- **PROMPT 1**: List the usernames of everyone who posts in the forum thread about .mac below, each name once.

+++ TEXT EXTRACT

# how cr@p is .mac?



## guapagirl (Nov 8, 2003)

I can't believe I just spent 70 quid on something which 
doesn't seem to work properly
doesn't have any telephone support in europe
was bought online and provided online so I can't take it back and get a refund
because it only lives in my lovely imac, I don't even have the satisfaction of kicking it out the window or giving it to the dog to chew

all this so-called service has given me is a major headache...not why I bought into apple in the first place  

OK, rant over...I feel better for getting it off my chest.  I'm gonna do something constructive now like make up to guapaboy for spending two days wages on a pile of $hite


----------



## Lyra (Nov 8, 2003)

guapagirl said:
			
		

> I can't believe I just spent 70 quid on something which
> doesn't seem to work properly
> doesn't have any telephone support in europe
> was bought online and provided online so I can't take it back and get a refund
> ...



Anything in particular that isn't working for you? I had problems initially with Backup and with my iDisk in general, and still have problems backing up some stuff, but apart from that everything works OK for me (I'm also in the UK) now. I got all the help I needed from the forums there and the techie there was not only very helpful, but very fast at posting responses. I don't have currently have any problems, although it's true that Backup can be choosy about what it will play nicely with.


----------



## BitWit (Nov 8, 2003)

its such .cr@p that I forgot about it entirely up until I saw this thread.


----------



## habilis (Nov 8, 2003)

You'd have been better off sending Apple 70 squid in an envelope addressed to Steve Jobs. That's what I did.


----------



## guapagirl (Nov 8, 2003)

Hi Lyra,  thanks for the reply.  I tried getting on the forums but I couldn't access them for some reoson and yes I was logged in!  I was unable to install Backup as I couldn't get a destination other than my harddrive and it wouldn't install there. Also I tried putting some music files  into the public folder to see if my friend could access them and although it said it was "finishing up" for an hour , the only way to stop it was to turn my mac off by unplugging it.  To top it all the mail won't work as it's in a name I used from a trial I took out when I first got my mac last year and I can't get rid of it and so nothing works and I'm sick off pi$$ing about with it when I SHOULD be getting college work done.  God...I'm ranting again...I'm not like this normally ...honesthttp://www.macosx.com/forums/misc.php?do=getsmilies&wysiwyg=0#  not sure what I did there...tried inserting a smile...has it worked?
I'm sure most of my problems are a result of being a total novice as regards computers.  Liz x
ps  cool name are you a pullman fan?


----------



## guapagirl (Nov 8, 2003)

habilis said:
			
		

> You'd have been better off sending Apple 70 squid in an envelope addressed to Steve Jobs. That's what I did.

++++++
+++ THE RECORDS

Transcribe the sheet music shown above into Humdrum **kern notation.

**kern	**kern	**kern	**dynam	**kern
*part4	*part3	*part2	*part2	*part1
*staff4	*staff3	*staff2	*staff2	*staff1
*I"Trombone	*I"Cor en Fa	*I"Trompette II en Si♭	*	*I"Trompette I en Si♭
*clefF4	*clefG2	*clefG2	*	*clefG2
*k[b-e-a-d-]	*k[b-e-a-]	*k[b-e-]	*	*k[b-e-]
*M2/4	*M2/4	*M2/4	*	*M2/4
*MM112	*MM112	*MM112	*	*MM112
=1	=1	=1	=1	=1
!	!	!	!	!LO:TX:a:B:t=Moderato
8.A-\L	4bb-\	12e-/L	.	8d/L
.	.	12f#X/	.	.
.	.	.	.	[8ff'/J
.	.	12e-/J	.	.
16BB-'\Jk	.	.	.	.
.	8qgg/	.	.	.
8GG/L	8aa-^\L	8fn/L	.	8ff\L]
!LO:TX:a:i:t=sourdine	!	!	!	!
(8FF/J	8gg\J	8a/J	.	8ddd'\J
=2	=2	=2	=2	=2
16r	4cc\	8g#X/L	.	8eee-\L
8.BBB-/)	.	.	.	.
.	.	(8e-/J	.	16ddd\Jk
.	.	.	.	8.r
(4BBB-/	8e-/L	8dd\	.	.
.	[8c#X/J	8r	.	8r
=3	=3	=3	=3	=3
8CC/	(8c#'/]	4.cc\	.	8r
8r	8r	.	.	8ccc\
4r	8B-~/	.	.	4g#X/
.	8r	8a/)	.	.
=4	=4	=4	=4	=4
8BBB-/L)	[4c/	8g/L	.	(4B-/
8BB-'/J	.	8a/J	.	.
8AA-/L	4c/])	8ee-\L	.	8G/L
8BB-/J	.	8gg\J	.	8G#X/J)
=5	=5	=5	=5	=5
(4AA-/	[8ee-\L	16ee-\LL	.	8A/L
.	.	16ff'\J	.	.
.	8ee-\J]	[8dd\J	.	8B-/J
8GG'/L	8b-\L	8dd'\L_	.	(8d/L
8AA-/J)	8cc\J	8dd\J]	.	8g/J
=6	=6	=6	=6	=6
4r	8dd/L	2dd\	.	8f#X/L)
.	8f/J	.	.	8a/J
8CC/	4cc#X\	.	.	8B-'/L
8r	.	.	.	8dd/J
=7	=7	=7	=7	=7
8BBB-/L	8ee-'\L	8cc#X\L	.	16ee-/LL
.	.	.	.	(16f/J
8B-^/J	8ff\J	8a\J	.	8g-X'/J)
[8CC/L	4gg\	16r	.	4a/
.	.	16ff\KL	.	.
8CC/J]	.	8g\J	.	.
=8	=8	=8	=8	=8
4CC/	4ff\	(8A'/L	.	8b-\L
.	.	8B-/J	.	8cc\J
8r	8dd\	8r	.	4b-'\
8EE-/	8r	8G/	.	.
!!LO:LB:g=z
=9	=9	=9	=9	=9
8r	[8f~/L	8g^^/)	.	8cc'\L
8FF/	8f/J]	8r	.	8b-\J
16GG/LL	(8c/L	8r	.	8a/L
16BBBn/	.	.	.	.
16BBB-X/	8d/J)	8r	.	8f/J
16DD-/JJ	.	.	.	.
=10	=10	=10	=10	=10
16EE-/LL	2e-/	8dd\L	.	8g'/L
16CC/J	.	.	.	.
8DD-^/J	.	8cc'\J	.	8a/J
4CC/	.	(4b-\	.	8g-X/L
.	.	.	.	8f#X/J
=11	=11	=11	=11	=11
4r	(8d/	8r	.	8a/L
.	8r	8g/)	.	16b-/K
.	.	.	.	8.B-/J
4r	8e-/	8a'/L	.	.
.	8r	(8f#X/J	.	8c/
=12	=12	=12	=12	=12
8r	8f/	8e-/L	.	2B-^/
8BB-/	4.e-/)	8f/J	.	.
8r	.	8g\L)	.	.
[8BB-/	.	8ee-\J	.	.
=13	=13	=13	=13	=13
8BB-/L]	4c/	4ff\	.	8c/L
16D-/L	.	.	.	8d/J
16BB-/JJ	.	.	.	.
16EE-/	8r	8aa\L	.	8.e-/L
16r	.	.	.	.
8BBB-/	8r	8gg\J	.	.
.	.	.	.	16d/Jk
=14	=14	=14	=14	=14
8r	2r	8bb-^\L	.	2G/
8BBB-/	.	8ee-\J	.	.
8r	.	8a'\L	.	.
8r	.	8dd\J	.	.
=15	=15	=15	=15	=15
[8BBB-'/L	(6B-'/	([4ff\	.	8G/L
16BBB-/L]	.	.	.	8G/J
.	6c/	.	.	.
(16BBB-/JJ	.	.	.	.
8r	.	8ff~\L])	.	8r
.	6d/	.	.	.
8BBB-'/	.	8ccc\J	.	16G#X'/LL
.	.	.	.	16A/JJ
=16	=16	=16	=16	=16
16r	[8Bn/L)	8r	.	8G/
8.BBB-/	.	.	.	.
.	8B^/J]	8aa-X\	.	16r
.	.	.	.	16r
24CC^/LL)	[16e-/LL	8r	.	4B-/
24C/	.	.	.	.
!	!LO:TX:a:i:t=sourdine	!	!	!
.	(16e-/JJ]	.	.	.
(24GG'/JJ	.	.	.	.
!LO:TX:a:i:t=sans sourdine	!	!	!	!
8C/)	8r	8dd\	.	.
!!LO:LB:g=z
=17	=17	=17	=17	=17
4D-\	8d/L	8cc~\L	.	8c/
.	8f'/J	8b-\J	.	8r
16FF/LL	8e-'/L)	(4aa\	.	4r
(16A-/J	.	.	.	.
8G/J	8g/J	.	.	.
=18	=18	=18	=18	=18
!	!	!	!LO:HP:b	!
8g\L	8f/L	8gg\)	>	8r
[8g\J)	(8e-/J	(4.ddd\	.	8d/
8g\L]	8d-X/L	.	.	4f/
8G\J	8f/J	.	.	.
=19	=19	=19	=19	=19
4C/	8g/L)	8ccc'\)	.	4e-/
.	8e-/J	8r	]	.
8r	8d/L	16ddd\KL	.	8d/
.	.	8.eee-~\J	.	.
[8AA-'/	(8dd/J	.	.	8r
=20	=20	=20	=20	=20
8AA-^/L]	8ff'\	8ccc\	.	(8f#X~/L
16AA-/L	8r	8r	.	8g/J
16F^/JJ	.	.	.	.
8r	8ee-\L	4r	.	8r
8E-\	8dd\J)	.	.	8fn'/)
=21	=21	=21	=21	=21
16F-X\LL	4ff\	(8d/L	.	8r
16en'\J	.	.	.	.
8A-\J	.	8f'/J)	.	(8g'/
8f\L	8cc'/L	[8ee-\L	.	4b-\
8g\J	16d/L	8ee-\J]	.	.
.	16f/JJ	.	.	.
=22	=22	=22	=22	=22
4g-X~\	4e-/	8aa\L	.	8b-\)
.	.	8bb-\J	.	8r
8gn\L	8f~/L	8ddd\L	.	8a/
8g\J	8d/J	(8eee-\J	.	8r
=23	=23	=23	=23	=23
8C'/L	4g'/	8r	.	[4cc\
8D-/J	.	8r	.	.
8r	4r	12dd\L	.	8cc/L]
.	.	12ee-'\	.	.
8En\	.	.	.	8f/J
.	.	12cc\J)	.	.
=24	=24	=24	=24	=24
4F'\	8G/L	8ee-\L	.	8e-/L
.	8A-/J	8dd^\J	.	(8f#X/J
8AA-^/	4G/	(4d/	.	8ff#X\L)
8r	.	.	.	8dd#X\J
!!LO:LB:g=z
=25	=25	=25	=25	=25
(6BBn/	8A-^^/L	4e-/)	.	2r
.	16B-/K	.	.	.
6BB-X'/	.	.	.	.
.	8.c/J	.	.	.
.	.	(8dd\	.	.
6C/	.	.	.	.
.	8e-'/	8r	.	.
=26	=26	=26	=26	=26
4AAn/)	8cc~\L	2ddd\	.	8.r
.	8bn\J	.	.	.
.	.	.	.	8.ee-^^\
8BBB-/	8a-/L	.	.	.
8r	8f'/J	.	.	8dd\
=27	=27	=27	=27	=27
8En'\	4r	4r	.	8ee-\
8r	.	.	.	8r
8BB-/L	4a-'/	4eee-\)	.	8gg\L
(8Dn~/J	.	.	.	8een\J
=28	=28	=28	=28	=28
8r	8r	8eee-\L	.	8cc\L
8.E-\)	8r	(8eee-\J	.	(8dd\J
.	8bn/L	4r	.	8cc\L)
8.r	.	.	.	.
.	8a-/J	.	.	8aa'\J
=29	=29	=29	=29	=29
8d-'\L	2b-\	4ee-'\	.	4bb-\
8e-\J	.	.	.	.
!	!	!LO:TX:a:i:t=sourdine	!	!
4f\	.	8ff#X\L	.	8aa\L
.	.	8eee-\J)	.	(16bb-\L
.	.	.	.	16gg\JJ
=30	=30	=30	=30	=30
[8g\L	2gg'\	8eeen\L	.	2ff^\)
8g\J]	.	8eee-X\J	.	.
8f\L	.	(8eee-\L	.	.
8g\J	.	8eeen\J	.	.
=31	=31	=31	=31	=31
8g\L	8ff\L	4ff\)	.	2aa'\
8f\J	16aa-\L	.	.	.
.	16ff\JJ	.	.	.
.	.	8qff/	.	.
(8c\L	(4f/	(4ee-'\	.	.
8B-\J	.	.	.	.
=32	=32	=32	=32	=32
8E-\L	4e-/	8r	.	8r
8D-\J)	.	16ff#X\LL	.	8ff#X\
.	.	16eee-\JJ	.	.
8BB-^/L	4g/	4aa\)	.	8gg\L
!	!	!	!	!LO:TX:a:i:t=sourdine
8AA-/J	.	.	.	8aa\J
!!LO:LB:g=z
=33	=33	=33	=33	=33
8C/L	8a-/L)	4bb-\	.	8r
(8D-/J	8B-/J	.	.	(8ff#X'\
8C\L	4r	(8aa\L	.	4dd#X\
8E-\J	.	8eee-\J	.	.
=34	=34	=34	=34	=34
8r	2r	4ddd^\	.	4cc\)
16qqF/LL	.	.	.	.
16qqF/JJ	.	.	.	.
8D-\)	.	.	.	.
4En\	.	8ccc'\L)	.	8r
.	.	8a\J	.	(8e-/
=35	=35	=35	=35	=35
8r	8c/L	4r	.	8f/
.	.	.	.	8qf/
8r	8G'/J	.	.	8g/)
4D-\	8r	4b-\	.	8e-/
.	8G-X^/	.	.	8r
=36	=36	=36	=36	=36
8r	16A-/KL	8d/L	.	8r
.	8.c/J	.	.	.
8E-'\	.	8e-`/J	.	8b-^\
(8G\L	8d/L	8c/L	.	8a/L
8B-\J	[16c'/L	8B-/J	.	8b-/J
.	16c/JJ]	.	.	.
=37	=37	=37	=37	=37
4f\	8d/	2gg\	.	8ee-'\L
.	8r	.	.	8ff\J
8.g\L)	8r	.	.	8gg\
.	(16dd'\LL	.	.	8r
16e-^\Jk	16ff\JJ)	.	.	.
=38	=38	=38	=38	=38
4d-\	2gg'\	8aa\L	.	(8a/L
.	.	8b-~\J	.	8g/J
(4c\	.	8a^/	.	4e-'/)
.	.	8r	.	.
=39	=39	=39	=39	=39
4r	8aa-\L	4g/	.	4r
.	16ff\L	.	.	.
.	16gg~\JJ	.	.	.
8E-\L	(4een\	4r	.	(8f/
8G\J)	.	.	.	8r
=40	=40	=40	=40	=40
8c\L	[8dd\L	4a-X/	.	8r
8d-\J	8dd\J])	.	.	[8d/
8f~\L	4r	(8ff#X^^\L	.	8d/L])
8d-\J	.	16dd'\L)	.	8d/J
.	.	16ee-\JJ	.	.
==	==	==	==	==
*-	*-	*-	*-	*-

++++++

- **PROMPT 2**: Collect every line of the entries above that contains the string "kern". Case counts.

- **PROBLEM SOLUTION 1**: guapagirl, Lyra, BitWit, habilis

- **PROBLEM SOLUTION 2**:
Transcribe the sheet music shown above into Humdrum **kern notation.
**kern	**kern	**kern	**dynam	**kern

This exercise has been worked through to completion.